Visualizing Simpson's Paradox in Covid Vaccine Efficacy
Simpson's Paradox
I recently came across a tweet which mentioned the likelihood that recent Covid vaccine efficacy stats coming out of Israel were an example of a famous statistical paradox generally attributed to the British statistician Edward Simpson but noticed by a number of predecessors (see the Wikipedia entry for details). Here's the tweet in question:
The paradox is that while the efficacy (we'll deal with how this is measured shortly) of the vaccine when assessed against the whole population of unvaccinated and fully vaccinated (67.5%) looks low, if we separate the population into over and under 50 years old the efficacy for each of those groups is considerably higher at 91.8% for under 50s and 85.2% for over 50s.
While it's very cool to have an example of a canonical paradox in the wild, one usually encountered as an interesting statistical quirk while studying the subject, in this case, as highlighted by Bak-Coleman, failure to appreciate the paradoxical results could result in detrimental policy decisions.
If we take that low efficacy of 67.5% for the whole population it suggests the need of a booster shot for the currently vaccinated, diverting those vaccines from the unvaccinated. But if we deal with the over and under 50s separately their respective efficacies at 85.2% and 91.8% seem healthy enough and suggest not diverting first and second vaccine shots to boost the vaccinated with a third.
So Simpson's paradox is not only interesting in its own right but in this case failure to appreciate it could do harm. Like most good paradoxes, Simpson's is hard to grasp and rather counterintuitive. It seems like a good candidate for some data visualization which can help people to that 'aha' moment. There are various ones about but it occurred to me that this was a good case for creating an animated chart where you clearly see the morphing of the whole of the aggregated vaccinated and unvaccinated into age related groups and appreciate the way in which this affects the measured efficacies.
Visualising Simpson's Paradox
The sections below will respond to the captions as you scroll down. The mode is set to splitscreen, with captions on the left on larger screens.
In the upcoming chart we'll use the colors red and green to mark the unvaccinated and vaccinated groups. Squares indicate an uninfected sample, triangles a severely infected sample.
We'll place a black circle at the center of samples taken from the under 50s group to clearly divide the over and under 50s.
Efficacy is the key metric when calculating the effectiveness of a vaccine. To calculate it we divide the proportion of infected people in the vaccinated group (infected divided by infected plus uninfected) by the proportion of infected people in the unvaccinated group. Note that efficacy is zero if those proportions are the same and 100% if there are no infected members of the vaccinated group.
Here we see the two groups of vaccinated and unvaccinated with their relative numbers of uninfected and severely infected. The total efficacy of the vaccine is 67.5%, a number disturbingly low.
Note that the majority of the unvaccinated are under 50 and that of those the large majority of severely infected are over 50.
Scroll down to see what happens when we separate the these groups age, dealing with the over and under fifties separately. But first make sure you agree with the calculated efficacy.
By further separating the vaccinated and unvaccinated by age we get much more positive numbers for efficacy, demonstrating Simpson's paradox in action. By focusing on the two age defined subgroups we get a very different picture for the efficacy of the Covid vaccine.

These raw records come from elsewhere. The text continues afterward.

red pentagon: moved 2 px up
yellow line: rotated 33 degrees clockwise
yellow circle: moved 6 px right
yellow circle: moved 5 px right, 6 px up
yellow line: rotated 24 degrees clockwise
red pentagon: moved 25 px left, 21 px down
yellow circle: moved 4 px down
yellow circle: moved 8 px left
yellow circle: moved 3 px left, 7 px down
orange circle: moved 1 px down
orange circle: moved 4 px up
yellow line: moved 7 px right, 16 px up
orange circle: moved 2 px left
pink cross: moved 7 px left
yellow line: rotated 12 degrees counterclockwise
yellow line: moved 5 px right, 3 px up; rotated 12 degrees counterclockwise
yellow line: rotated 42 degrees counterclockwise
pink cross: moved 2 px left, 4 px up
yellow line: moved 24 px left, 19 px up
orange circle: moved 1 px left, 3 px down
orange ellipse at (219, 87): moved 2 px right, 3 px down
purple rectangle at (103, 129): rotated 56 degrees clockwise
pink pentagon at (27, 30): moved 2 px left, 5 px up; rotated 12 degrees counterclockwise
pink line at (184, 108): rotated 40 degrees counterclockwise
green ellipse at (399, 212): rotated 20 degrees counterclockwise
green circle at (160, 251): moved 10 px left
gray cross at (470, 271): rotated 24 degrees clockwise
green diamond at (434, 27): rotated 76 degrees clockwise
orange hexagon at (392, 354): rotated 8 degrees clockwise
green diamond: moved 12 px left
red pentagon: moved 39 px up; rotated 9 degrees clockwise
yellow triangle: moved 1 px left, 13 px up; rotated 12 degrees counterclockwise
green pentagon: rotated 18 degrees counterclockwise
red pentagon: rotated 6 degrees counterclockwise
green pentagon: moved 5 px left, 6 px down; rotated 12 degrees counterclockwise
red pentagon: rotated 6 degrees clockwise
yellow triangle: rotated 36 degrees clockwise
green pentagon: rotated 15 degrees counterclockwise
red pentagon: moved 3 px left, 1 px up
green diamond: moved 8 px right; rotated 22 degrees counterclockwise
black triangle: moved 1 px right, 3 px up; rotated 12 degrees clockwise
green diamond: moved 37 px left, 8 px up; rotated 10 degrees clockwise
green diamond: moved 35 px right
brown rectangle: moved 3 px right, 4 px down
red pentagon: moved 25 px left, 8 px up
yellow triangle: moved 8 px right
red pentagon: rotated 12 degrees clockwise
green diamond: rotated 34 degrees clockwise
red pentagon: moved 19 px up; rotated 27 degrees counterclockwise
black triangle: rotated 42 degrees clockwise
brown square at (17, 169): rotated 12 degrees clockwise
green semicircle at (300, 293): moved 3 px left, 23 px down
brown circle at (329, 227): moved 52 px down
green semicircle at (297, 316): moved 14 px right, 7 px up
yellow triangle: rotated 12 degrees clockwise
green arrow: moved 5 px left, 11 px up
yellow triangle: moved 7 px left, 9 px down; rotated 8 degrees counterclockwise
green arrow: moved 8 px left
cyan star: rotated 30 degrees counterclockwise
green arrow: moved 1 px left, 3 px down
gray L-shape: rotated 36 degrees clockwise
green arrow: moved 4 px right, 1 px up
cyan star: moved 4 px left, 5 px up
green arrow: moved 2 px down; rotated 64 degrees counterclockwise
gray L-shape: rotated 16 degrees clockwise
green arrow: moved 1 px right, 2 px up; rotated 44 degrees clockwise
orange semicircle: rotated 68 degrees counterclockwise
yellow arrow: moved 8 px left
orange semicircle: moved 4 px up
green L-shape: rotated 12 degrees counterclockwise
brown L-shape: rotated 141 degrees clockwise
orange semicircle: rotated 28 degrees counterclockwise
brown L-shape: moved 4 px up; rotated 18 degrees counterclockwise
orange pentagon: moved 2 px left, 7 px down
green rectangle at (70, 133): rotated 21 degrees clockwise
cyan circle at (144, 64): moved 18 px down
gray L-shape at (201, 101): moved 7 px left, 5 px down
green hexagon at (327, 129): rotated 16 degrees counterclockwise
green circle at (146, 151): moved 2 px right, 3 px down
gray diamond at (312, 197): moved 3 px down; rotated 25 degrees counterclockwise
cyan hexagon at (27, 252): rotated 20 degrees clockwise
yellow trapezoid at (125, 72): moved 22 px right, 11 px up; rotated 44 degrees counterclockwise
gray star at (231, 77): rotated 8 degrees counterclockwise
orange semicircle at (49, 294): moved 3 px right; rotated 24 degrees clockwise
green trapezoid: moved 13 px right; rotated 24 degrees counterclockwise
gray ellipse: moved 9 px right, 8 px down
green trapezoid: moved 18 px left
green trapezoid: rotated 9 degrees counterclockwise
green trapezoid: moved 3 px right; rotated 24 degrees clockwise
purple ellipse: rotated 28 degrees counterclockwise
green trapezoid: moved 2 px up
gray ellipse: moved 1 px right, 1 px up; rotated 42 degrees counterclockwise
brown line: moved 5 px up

Scroll up and down between the two sections to see the transition and reassure yourself there's no sleight of hand. Try and get a feel for why the efficacies are so different between the aggregated groups and those separated by age.
Conclusion
The previous section demonstrated that by separating our vaccinated and unvaccinated population by age we get a very different indication of the overall efficacy of the Covid vaccine. If policy makers were given the efficacy of the total population (67.5%) they may well conclude a need for a booster shot for the vulnerable groups, potentially diverting precious vaccine resources from the unvaccinated. However, if they were shown the efficacy by age (92.1% for the under 50s, 85.8% for the over 50s) it is unlikely a booster shot would be found necessary. In this instance the ability to grasp Simpson's paradox is not a cool statistical insight but could have life and death consequences in the real world.